The bogus changes range from the obvious adding or deleting of nodes to the map or posting junk labels on locations, to the subtle but dangerous – such as reversing traffic flow on one way streets. Two accounts have been noted modifying maps in London and New York, and have been making more obvious changes since last Thursday 12 January. OpenStreetMap has yet to do a full analysis of activity from the IP range which amounts to 102,000 hits using 17 accounts over the last year.

"These actions are somewhat baffling given our past good relationship with Google which has included donations and Summer of Code work", said the two OpenStreetMap board members, adding they wanted an explanation from Google and an "undertaking not to allow this kind of thing to happen in the future". The authors of the posting noted that the IP address in question is the same India based IP address that was involved in scraping the business directory information of Kenyan startup business Mocality last week. Google apologised for that incident saying it was "mortified to learn" that the scraping was happening.
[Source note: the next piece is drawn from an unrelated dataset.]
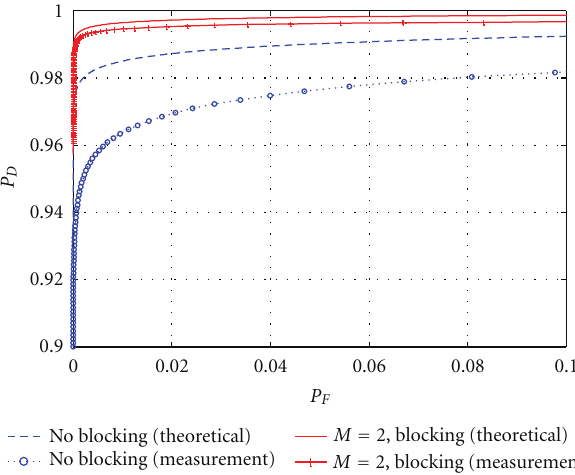
Figure 4: Measured and theoretical ROC curves at η = 21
Google PR told ReadWriteWeb's Marshall Kirkpatrick it was aware of the OpenStreetMap claims and was investigating the matter. The disclosure of the vandalism appears to be controversial within the OpenStreetMap team, though. Tom Hughes, the OpenStreetMap sysadmin who says he discovered the problem, said in a comment to the blog posting that the board of the OpenStreetMap Foundation was "grossly irresponsible" for publicly disclosing the issue without approaching Google and called the disclosure "an attempt to get some cheap publicity".

Update: Google has released a statement in which it says there were "two people who made these changes" and they "were contractors acting on their own behalf" while using the Google network. The two people are "no longer working on Google projects" says Google. The original OSM blog posting has been updated with more details on the incident.